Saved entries
----
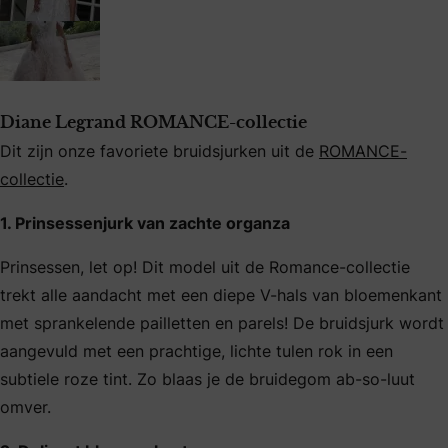
Diane Legrand ROMANCE-collectie
Dit zijn onze favoriete bruidsjurken uit de
ROMANCE-
collectie
.
1. Prinsessenjurk van zachte organza
Prinsessen, let op! Dit model uit de Romance-collectie
trekt alle aandacht met een diepe V-hals van bloemenkant
met sprankelende pailletten en parels! De bruidsjurk wordt
aangevuld met een prachtige, lichte tulen rok in een
subtiele roze tint. Zo blaas je de bruidegom ab-so-luut
omver.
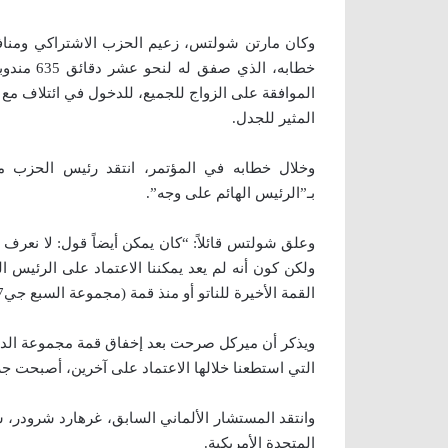
وكان مارتن شولتس، زعيم الحزب الاشتراكي ومنا
خطابه، ال
الموافقة على الزواج للجميع، للدخول في ائتلاف م
المثير للجدل.
وخلال خطابه في المؤتمر، انتقد رئيس الحزب م
بـ”الرئيس الهائم على وجه”.
وعلق شولتس قائلاً: “كان يمكن أيضاً قول: لا نعرف إذا
ولكن كون أنه لم يعد يمكننا الاعتماد على الرئيس 
القمة الأخيرة للناتو أو منذ قمة (مجموعة السبع جي7) في تاورمينا (بجزيرة صقلية الإيطالية)”.
التي استطعنا خلالها الاعتماد على آخرين، أصبحت جز
وانتقد المستشار الألماني السابق، غرهارد شرودر، سيا
المتحدة الأمريكية.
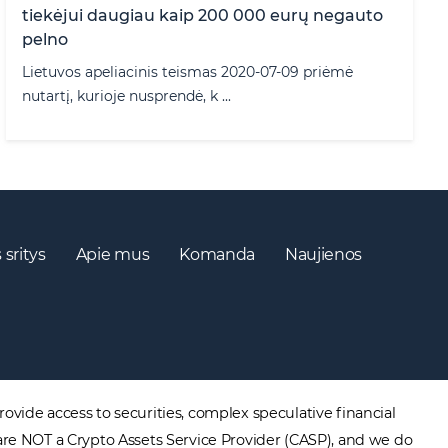
tiekėjui daugiau kaip 200 000 eurų negauto
pelno
Lietuvos apeliacinis teismas 2020-07-09 priėmė
nutartį, kurioje nusprendė, k ...
 sritys
Apie mus
Komanda
Naujienos
ovide access to securities, complex speculative financial
are NOT a Crypto Assets Service Provider (CASP), and we do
----
_Written task_. Return the stretch from the start of the material through the line containing "met sprankelende pailletten", both ends included, and reproduce those lines without any change. Leave the pictures out of your answer.

_Finished exercise_.
Diane Legrand ROMANCE-collectie
Dit zijn onze favoriete bruidsjurken uit de
ROMANCE-
collectie
.
1. Prinsessenjurk van zachte organza
Prinsessen, let op! Dit model uit de Romance-collectie
trekt alle aandacht met een diepe V-hals van bloemenkant
met sprankelende pailletten en parels! De bruidsjurk wordt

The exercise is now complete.